In the years following the initial reestablishment of natural habitat, ecological restorations often require active management such as prescribed burns, supplemental seeding, and removal of invasive species in order to maintain important ecological functions and diverse biological communities. Though these management methods often target plants and vegetation structure, they have the potential to strongly affect a diverse set of other restored organisms both directly, by affecting their survival and reproduction, as well as indirectly, by altering their interactions with the plant community. The aim of our study was to identify methods of restoration management that affect the abundance and diversity of an important functional group, wild bees, and to separate out the direct effects of these methods from those that are mediated through the available floral resources. We therefore conducted a two year observational study of wild bees and flowering plants across 14 restored patches of tallgrass prairie habitat in an intensively managed prairie preserve in north-central Illinois, USA. We used piecewise structural equation modeling in order to examine the causal relationships between our variables of interest: restoration management factors, floral community variables, and bee community variables.

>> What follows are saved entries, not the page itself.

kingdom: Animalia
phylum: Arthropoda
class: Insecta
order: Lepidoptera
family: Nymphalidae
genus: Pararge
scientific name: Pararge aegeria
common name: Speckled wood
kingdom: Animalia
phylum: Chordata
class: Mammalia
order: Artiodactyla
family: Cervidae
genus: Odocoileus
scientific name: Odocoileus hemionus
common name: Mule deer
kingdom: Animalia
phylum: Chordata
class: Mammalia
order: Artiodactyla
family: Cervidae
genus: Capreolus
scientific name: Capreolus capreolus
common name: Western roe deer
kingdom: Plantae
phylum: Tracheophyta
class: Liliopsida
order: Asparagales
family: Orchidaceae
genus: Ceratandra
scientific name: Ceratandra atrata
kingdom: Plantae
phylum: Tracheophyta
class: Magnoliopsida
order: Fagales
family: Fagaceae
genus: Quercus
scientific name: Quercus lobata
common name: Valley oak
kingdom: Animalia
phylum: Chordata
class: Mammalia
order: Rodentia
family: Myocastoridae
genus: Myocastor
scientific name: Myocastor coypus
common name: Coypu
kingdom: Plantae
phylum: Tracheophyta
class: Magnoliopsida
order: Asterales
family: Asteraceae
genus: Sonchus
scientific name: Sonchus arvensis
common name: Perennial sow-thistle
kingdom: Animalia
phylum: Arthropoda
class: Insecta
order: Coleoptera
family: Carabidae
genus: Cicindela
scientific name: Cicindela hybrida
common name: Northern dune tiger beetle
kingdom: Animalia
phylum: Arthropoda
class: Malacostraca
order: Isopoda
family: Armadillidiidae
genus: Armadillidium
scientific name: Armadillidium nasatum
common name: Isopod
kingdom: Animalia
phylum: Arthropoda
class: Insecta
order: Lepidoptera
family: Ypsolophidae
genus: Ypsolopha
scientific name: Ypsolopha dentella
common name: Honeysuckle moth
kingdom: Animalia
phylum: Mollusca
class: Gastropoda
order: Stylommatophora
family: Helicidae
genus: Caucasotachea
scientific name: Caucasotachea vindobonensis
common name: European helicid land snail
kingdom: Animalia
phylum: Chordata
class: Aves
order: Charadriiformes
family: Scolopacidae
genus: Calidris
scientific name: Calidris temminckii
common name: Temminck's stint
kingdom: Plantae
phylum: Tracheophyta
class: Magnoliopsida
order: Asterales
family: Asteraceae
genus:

Though we found that management factors had a significant effect on restored communities of flowering plants, we did not find any evidence that these factors in turn affected bee communities, either directly or through their floral resources. Using the full hypothesized path model (Fisher’s C= 2.22, p= 0.33), we found that the abundance of floral resources was negatively affected by the age of the restoration (estimate= -0.096, p< 0.001) and positively affected by prescribed burning (estimate= 0.316, p= 0.003), and floral diversity was only negatively affected by restoration age (estimate= -0.047, p< 0.001). However, the sampled bee communities showed no response to restoration management or to these altered floral resources, contrary to our expectations. Instead, the bee communities only responded to year of sampling, both in terms of abundance (estimate= -0.419, p= 0.006) and diversity (estimate= -0.196, p= 0.017). We conclude that though methods of restoration management significantly impacted plant communities, observed variation in bee communities across restored sites was likely due to a variable not included in our preliminary analysis, such as landscape context.